AttributeTypeRequiredDescription
valuedoubleThe minimum allowed value (inclusive).
messageStringError message or translation key. Defaults to the built-in key validation.min.
Placeholders available in message:
  • %1$s — the parameter name
  • %2$s — the minimum value
@Subcommand("give")
public void giveItem(Object sender, String item, @Min(0) double amount) {
    // amount < 0 → CommandException: "amount cannot be less than 0.0"
}
The generated code is equivalent to:
// Validate parameter 'amount' against min limit: 0.0
if (amount < 0.0) {
    throw new CommandException(manager.formatMessage(
        "validation.min", "%s cannot be less than %s", "amount", 0.0));
}

@Max

@Max validates that a numeric parameter value is at most the specified maximum (inclusive). If the value exceeds the threshold the generated code throws a CommandException.
AttributeTypeRequiredDescription
valuedoubleThe maximum allowed value (inclusive).
messageStringError message or translation key. Defaults to the built-in key validation.max.
Placeholders available in message:
  • %1$s — the parameter name
  • %2$s — the maximum value
@Subcommand("speed")
public void setSpeed(Object sender, @Max(10) double speed) {
    // speed > 10.0 → CommandException: "speed cannot be greater than 10.0"
}
The generated code is equivalent to:
// Validate parameter 'speed' against max limit: 10.0
if (speed > 10.0) {
    throw new CommandException(manager.formatMessage(
        "validation.max", "%s cannot be greater than %s", "speed", 10.0));
}

@ValidateWith

@ValidateWith delegates validation to a method you define inside the command class. If the method throws any exception, the exception message is captured and wrapped in a CommandException.
AttributeTypeRequiredDescription
valueStringName of the validation method in the command class.
messageStringError message or translation key. Defaults to validation.custom.
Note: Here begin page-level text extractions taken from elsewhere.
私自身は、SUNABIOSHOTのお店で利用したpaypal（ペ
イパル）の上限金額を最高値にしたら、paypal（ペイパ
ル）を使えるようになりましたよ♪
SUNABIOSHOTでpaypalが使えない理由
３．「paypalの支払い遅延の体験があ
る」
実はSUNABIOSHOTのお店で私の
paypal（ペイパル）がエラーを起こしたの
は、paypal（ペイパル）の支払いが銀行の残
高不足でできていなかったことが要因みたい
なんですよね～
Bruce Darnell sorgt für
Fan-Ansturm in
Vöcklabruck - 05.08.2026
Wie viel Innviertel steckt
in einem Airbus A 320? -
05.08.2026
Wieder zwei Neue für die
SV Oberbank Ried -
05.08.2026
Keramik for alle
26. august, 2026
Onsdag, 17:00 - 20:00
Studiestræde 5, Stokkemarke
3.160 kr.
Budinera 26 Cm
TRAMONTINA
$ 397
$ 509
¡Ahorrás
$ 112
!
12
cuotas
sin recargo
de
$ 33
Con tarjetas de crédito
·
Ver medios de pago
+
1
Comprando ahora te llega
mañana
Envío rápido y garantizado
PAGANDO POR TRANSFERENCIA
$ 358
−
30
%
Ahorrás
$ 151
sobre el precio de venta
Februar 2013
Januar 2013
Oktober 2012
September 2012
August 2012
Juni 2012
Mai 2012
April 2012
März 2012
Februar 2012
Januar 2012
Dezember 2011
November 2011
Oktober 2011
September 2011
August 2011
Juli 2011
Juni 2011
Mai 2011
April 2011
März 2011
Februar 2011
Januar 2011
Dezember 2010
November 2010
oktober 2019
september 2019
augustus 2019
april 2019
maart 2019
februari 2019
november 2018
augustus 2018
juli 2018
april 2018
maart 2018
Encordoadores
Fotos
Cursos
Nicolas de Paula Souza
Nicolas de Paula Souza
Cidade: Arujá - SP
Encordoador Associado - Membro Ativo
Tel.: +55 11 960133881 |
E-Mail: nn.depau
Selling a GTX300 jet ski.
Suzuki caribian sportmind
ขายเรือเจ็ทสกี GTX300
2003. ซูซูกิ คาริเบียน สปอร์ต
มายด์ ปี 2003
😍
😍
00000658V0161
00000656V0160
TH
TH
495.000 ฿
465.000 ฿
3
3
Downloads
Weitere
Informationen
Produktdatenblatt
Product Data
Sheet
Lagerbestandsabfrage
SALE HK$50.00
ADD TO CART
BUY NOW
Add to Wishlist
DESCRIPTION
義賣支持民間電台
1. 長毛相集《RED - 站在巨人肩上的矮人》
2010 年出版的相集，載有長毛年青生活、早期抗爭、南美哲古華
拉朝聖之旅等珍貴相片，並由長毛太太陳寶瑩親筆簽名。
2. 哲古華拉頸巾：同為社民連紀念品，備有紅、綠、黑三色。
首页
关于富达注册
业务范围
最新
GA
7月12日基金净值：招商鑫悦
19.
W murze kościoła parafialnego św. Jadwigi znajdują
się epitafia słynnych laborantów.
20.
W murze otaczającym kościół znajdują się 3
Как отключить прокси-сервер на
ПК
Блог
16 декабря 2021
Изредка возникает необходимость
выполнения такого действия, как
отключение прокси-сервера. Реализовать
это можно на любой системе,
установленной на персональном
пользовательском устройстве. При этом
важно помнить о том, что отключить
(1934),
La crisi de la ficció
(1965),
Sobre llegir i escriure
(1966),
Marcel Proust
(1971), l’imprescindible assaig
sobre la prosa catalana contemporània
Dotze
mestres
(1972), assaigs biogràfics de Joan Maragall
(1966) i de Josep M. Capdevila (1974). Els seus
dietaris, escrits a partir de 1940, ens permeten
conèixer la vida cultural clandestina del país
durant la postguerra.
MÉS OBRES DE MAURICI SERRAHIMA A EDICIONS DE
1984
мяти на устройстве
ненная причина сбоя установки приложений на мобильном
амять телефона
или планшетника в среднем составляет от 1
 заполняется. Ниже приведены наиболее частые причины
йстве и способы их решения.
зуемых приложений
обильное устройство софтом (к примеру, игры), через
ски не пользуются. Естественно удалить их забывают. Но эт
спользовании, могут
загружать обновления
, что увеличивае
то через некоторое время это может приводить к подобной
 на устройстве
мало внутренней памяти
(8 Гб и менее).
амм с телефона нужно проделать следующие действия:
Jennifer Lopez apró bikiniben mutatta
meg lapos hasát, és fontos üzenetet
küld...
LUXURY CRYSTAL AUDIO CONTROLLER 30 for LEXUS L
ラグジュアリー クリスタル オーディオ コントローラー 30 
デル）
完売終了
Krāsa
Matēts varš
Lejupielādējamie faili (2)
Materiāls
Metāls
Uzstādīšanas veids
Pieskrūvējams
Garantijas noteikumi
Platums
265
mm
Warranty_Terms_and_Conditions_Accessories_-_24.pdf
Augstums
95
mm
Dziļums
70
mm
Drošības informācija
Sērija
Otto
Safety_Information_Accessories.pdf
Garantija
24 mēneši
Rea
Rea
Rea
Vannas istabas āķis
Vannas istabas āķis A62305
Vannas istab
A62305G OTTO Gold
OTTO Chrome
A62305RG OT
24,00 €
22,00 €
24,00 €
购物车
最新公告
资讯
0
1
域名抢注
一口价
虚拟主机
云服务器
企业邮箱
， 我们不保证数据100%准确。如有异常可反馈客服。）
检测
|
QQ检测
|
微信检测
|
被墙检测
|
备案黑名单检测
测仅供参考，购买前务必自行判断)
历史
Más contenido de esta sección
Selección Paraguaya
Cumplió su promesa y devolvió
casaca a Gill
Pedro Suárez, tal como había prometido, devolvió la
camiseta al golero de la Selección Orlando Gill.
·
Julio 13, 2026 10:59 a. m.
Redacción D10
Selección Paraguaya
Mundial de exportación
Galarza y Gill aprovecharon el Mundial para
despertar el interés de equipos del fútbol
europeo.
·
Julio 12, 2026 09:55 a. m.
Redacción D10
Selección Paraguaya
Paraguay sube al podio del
When empty, %2$s (the exception message) is used verbatim.
Placeholders available in message:
  • %1$s — the parameter name
  • %2$s — the exception message thrown by the validation method
The validation method may accept 0, 1, or 2 parameters:
SignatureWhen to use
void method()No access to the value or sender needed
void method(T value)Access to the parameter value
void method(S sender, T value)Access to both sender and value
// Validation method — throws if invalid
public void validateStringLength(String input) {
    if (input.length() > 5) {
        throw new IllegalArgumentException("Input is too long");
    }
}

@Subcommand("tag")
public void setTag(Object sender,
                   @ValidateWith("validateStringLength") String tag) {
    // tag.length() > 5 → CommandException: "Input is too long"
}

Combining validators

Multiple validation annotations can be stacked on the same parameter. They are applied in order after the parameter is resolved:
@Subcommand("validate")
public void runValidate(Object sender,
                        @Min(5) @Max(10) int range,
                        @ValidateWith("validateStringLength") String text) {
    // range < 5  → "range cannot be less than 5.0"
    // range > 10 → "range cannot be greater than 10.0"
    // text.length() > 5 → "Input is too long"
}
Validations run in annotation declaration order. @Min is checked before @Max, and both are checked before @ValidateWith.

Custom error messages

There are two distinct modes for the message attribute:
When message is set to a plain string that does not match any key in the message dictionary, it is used verbatim as the error text.
@Min(value = 5, message = "Value is too small!")
int val
// Throws CommandException("Value is too small!")
The default templates when message is not set are "%s cannot be less than %s" for @Min and "%s cannot be greater than %s" for @Max. The built-in keys are validation.min, validation.max, and validation.custom.